> _WHAT TO WORK ON_: The answer must consist of every line in the records that contains the word "deepArray".

> _DATA PROVIDED_:
********************
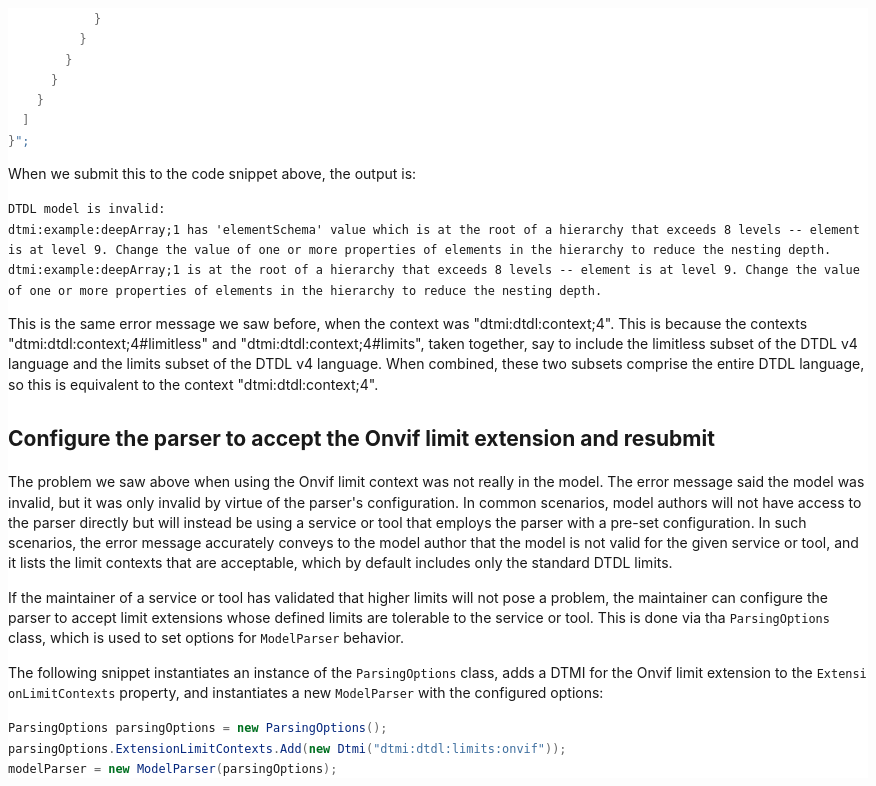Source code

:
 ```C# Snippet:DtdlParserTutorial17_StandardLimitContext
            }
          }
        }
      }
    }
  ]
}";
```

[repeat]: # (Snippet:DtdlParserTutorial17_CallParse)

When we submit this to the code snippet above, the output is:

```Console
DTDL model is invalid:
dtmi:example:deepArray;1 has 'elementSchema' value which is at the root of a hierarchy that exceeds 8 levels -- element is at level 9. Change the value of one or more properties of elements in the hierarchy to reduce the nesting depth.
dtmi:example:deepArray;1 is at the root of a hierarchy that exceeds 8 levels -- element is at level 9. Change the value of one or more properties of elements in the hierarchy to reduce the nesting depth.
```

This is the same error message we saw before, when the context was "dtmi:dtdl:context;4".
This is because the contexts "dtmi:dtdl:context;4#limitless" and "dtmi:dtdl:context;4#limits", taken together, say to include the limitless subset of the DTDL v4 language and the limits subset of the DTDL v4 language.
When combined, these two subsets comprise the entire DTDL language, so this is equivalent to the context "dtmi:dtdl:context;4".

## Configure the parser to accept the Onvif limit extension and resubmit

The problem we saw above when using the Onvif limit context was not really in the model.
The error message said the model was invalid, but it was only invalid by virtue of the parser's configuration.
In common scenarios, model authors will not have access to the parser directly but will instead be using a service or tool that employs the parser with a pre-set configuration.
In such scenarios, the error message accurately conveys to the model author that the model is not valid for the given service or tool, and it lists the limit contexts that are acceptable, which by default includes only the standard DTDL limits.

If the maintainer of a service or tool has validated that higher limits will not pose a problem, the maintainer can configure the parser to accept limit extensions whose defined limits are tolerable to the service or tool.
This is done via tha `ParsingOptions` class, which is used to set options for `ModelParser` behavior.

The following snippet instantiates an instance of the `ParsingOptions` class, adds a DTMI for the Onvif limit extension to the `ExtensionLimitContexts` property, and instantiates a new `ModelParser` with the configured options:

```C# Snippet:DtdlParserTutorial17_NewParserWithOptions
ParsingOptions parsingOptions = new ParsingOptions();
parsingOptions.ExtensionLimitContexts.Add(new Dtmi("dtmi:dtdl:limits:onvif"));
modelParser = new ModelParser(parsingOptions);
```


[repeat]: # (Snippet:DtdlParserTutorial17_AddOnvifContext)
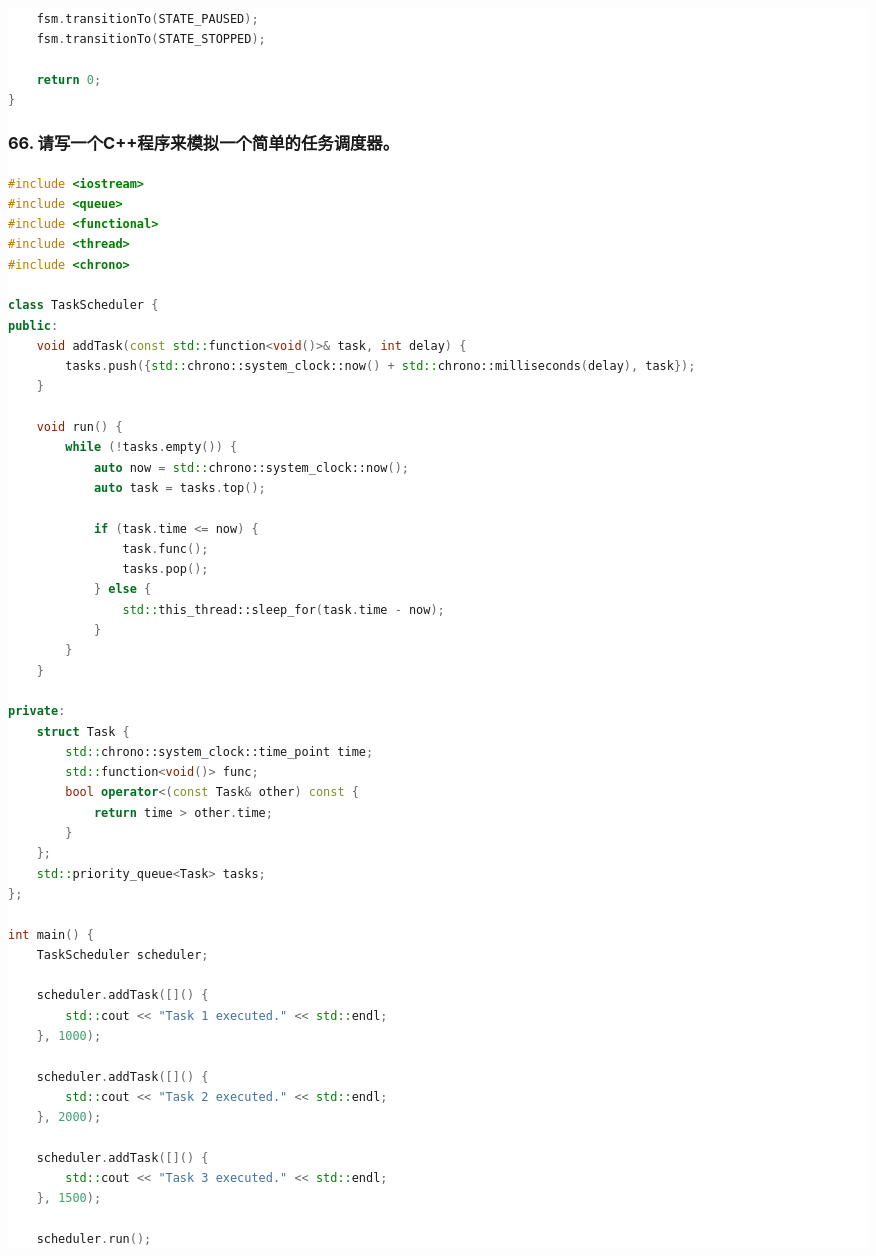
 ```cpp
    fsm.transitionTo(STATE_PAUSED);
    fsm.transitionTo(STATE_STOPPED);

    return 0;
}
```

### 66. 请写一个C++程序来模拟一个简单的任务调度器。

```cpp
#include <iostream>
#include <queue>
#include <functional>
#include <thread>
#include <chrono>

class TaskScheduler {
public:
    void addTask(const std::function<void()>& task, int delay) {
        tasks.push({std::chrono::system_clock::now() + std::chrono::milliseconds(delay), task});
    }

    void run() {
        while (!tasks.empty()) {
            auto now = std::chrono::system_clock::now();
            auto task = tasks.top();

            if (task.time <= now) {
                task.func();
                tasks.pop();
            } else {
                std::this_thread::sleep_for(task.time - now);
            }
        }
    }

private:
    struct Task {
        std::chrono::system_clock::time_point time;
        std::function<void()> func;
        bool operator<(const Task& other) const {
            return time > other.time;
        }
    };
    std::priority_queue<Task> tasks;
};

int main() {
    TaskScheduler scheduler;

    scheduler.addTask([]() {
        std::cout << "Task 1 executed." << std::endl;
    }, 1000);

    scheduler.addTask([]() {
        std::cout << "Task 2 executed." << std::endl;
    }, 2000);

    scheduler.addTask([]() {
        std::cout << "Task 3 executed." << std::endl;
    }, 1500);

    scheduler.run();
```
********************
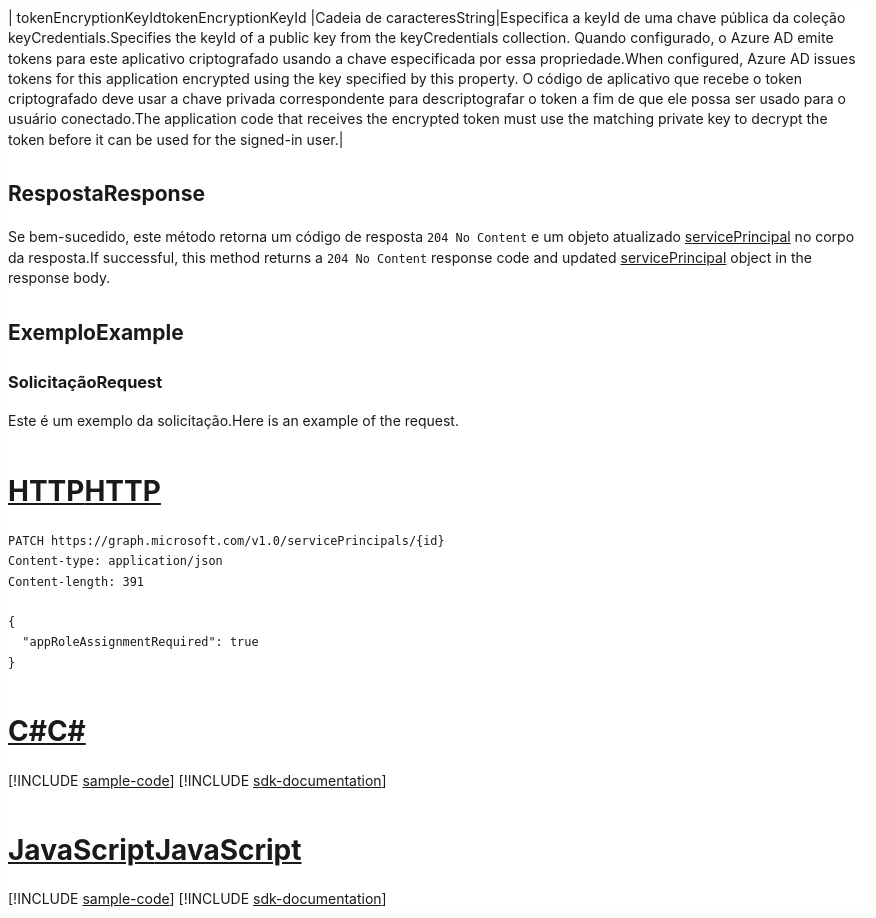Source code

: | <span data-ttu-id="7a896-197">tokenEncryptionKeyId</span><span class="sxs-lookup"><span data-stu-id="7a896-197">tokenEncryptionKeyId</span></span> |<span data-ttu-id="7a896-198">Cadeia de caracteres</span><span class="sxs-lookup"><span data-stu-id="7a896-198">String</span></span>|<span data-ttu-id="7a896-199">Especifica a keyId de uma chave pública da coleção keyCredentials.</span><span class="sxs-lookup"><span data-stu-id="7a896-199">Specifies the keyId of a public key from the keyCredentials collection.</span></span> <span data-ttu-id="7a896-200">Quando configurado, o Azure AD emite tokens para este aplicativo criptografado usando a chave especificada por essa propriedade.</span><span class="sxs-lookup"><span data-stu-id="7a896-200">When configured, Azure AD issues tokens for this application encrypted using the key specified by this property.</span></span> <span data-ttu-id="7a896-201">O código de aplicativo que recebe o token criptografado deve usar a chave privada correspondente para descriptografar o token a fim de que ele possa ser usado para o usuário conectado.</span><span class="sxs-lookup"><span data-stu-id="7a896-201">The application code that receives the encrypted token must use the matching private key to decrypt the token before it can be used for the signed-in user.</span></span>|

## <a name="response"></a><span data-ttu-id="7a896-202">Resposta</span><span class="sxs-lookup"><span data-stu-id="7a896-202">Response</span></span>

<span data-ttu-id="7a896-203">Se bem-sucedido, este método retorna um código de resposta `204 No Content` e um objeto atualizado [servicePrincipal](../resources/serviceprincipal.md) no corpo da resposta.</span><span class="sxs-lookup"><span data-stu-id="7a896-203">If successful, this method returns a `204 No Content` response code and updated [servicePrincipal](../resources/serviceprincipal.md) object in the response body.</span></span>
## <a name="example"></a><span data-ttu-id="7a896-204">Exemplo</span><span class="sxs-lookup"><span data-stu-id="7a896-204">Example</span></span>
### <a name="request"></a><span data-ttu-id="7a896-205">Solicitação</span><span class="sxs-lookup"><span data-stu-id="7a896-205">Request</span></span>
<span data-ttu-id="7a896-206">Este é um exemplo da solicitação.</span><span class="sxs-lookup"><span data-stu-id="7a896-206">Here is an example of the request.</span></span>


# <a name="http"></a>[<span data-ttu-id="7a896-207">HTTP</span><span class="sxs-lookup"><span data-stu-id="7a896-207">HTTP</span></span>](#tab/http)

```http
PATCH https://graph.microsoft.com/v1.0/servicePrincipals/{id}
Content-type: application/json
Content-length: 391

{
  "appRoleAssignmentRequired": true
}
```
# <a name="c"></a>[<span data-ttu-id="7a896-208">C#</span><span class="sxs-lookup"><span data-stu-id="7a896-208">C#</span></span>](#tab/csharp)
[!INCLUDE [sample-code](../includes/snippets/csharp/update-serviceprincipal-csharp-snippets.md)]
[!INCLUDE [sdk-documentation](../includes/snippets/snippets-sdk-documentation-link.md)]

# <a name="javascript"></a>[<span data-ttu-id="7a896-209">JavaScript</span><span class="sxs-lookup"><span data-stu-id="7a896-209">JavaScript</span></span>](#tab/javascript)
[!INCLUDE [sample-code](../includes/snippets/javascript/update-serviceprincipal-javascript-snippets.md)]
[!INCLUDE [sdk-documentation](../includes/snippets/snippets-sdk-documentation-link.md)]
********************
> _EXPECTED ANSWER_:
dtmi:example:deepArray;1 has 'elementSchema' value which is at the root of a hierarchy that exceeds 8 levels -- element is at level 9. Change the value of one or more properties of elements in the hierarchy to reduce the nesting depth.
dtmi:example:deepArray;1 is at the root of a hierarchy that exceeds 8 levels -- element is at level 9. Change the value of one or more properties of elements in the hierarchy to reduce the nesting depth.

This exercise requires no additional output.